_Exercise directions_
Collect every line from the entries below that contains the string "Hemet", treating uppercase and lowercase letters as different.

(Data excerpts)

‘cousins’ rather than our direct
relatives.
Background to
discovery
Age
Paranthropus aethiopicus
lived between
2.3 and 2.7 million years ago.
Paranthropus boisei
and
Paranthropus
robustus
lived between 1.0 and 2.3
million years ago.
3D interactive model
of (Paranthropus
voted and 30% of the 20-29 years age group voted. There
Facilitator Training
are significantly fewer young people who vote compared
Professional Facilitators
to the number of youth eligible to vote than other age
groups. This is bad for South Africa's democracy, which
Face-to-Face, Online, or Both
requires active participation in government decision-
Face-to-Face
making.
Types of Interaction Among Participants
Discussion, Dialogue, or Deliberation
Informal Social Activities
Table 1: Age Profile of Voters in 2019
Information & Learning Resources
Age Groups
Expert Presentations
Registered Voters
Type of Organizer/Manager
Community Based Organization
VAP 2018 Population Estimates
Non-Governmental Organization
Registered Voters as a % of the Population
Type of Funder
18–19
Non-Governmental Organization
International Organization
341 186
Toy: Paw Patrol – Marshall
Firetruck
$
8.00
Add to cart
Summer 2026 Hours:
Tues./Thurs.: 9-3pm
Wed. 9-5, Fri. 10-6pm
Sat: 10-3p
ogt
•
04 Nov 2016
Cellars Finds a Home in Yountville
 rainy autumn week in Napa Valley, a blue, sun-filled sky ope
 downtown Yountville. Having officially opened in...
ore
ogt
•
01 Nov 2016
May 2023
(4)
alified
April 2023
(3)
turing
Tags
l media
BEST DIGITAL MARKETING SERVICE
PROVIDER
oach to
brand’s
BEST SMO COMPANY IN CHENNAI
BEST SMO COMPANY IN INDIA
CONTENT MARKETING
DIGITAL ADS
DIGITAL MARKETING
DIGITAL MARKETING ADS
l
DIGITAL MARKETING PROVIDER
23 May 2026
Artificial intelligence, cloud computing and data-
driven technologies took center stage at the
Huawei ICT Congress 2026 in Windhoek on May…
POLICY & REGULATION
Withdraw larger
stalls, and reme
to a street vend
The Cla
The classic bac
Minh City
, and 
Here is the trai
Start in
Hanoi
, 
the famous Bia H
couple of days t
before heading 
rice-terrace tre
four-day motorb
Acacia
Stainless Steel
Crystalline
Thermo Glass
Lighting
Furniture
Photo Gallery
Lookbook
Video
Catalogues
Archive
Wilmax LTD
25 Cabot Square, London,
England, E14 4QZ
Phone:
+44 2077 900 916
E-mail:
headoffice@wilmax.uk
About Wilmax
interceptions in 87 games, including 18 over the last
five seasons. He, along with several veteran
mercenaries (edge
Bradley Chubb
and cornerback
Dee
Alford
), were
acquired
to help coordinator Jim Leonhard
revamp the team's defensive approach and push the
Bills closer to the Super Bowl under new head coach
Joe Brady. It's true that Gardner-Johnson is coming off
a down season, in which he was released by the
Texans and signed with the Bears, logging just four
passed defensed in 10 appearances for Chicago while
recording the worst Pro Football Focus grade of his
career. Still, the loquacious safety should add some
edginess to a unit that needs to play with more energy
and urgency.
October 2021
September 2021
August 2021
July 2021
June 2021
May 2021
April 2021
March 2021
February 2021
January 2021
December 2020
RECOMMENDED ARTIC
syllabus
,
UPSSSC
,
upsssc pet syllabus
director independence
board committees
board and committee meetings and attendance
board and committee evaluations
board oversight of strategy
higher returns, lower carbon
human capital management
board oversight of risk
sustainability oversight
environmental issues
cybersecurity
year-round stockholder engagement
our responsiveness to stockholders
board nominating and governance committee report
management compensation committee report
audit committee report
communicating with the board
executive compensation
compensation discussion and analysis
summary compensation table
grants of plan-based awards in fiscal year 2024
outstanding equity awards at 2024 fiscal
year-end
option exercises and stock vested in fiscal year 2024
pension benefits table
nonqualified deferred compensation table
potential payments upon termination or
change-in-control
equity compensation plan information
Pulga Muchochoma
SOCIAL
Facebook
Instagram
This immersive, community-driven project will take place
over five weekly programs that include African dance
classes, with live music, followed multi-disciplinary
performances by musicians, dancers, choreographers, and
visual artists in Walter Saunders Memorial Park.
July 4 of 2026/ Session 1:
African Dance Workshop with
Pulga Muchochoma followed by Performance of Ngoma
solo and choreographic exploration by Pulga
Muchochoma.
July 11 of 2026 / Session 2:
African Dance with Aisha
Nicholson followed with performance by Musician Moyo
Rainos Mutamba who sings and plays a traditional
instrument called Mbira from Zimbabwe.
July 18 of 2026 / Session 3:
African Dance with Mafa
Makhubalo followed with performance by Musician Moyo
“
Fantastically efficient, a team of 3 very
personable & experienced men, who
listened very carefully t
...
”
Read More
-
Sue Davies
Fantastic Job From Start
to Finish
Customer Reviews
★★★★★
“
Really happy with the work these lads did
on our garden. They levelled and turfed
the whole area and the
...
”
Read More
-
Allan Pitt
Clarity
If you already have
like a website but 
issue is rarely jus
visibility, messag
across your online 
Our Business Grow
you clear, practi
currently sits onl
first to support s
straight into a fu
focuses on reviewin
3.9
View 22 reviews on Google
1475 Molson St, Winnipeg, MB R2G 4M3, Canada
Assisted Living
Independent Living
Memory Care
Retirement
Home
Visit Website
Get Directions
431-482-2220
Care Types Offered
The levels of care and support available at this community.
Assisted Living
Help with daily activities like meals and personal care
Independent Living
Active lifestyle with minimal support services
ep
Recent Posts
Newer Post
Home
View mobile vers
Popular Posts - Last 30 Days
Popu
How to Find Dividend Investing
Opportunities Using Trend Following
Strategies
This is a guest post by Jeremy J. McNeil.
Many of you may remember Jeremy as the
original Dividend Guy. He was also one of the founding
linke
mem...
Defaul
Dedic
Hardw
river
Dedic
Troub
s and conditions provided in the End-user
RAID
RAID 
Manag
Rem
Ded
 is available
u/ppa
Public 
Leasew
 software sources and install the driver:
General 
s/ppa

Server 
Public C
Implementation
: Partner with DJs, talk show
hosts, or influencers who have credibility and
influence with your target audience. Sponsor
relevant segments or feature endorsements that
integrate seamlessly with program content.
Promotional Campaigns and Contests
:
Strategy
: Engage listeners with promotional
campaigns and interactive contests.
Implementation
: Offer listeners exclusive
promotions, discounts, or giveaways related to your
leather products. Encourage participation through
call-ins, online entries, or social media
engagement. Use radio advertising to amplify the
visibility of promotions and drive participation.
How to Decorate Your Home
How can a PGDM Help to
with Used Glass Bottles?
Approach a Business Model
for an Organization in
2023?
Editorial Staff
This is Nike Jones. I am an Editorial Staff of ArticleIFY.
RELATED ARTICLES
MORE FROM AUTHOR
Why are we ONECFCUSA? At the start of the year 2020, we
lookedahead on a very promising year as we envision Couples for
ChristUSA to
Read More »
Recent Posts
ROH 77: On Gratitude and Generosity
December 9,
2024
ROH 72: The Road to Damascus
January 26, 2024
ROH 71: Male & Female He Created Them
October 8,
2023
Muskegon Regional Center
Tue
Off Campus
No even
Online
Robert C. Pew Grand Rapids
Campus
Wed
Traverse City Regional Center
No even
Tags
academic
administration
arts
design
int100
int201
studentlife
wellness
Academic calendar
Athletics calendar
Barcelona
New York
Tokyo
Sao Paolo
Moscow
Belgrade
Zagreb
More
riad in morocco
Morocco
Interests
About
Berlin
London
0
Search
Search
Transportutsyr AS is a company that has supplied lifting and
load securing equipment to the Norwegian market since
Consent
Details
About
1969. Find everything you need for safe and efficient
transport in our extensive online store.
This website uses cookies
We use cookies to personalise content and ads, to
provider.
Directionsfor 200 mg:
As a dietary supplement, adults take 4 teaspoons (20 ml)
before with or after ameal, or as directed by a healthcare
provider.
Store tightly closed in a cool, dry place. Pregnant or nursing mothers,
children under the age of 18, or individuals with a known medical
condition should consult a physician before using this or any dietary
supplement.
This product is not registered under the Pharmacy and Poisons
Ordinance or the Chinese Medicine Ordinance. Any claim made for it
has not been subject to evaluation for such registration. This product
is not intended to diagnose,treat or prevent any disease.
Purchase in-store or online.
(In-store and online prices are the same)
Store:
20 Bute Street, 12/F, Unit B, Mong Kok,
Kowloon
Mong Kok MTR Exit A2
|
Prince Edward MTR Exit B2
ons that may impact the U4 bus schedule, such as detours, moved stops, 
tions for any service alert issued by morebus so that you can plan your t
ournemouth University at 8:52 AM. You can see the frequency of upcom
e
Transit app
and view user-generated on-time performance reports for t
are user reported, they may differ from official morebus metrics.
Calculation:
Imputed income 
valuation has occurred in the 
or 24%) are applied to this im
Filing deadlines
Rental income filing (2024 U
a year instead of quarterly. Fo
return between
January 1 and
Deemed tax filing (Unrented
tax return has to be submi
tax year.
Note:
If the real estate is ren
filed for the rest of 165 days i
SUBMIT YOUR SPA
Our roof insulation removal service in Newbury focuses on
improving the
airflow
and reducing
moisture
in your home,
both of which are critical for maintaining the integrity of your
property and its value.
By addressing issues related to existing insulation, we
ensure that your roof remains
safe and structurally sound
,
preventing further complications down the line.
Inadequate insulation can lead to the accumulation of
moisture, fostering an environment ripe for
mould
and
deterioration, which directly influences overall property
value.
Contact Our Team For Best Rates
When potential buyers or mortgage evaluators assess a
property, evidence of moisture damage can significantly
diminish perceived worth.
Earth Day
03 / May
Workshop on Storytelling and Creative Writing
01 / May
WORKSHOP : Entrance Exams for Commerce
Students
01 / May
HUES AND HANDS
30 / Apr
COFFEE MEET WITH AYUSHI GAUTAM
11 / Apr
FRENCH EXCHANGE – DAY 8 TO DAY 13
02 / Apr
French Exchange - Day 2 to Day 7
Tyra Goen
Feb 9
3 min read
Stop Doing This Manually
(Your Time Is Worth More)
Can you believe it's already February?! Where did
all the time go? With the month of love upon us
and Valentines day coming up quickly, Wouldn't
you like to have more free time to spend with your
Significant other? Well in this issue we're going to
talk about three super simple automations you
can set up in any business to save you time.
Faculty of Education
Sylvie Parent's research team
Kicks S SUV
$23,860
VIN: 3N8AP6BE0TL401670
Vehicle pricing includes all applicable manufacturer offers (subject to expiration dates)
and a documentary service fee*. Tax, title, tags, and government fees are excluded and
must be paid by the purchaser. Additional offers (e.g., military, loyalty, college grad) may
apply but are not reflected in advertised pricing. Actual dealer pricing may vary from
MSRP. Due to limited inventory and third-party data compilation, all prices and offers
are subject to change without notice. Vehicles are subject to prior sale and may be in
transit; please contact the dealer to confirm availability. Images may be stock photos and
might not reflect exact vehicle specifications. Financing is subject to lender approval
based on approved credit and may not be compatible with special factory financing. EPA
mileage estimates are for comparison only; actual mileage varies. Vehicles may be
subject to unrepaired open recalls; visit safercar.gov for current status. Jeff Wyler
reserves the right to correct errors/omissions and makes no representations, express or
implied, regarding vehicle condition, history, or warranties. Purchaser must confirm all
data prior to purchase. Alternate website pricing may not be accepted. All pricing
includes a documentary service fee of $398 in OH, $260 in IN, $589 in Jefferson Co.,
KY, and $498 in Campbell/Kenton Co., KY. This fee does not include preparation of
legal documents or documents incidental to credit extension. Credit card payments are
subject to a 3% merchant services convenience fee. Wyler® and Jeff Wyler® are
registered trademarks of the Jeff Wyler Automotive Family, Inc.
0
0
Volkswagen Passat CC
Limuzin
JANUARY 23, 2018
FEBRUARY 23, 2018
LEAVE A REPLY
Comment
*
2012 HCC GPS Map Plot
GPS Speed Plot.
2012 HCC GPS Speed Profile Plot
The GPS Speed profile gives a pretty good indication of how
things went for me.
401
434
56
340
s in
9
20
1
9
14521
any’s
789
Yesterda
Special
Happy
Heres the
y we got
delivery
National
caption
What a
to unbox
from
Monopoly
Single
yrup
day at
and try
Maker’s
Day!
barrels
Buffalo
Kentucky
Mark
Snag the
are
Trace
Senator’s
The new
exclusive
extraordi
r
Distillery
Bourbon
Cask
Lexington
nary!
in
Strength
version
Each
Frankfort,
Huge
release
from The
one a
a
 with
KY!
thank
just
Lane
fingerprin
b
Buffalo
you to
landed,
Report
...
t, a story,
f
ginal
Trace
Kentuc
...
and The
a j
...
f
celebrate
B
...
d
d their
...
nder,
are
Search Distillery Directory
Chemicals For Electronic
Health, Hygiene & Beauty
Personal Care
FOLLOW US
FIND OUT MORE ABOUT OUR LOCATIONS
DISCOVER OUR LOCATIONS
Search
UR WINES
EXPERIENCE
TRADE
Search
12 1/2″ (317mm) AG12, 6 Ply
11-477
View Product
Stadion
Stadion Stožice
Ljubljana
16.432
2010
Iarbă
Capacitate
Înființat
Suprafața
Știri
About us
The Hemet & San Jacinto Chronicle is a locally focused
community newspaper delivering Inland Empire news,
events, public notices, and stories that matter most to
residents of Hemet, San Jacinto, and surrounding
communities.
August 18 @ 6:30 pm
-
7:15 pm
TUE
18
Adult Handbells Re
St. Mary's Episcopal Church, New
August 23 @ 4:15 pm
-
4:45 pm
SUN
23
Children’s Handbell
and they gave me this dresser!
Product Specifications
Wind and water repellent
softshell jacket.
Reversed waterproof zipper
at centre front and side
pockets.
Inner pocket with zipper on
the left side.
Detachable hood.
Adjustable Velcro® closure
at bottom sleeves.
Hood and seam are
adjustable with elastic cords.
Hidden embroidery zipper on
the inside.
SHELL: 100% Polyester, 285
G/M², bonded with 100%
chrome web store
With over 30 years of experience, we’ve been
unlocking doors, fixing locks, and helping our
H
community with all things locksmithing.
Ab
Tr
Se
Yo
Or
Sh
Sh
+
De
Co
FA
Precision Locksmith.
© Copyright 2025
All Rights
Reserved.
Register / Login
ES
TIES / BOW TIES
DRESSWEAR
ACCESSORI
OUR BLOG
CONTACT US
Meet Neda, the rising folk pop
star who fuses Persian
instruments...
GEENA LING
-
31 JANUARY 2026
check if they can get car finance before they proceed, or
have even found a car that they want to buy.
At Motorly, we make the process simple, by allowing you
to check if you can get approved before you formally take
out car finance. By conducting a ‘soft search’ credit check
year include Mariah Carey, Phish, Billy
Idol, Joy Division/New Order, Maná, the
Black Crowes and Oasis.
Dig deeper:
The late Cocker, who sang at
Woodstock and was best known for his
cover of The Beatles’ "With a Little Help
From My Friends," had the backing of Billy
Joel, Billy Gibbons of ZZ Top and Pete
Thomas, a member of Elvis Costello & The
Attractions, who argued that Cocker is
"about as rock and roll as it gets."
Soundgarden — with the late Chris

_Solved exercise_
The Hemet & San Jacinto Chronicle is a locally focused
residents of Hemet, San Jacinto, and surrounding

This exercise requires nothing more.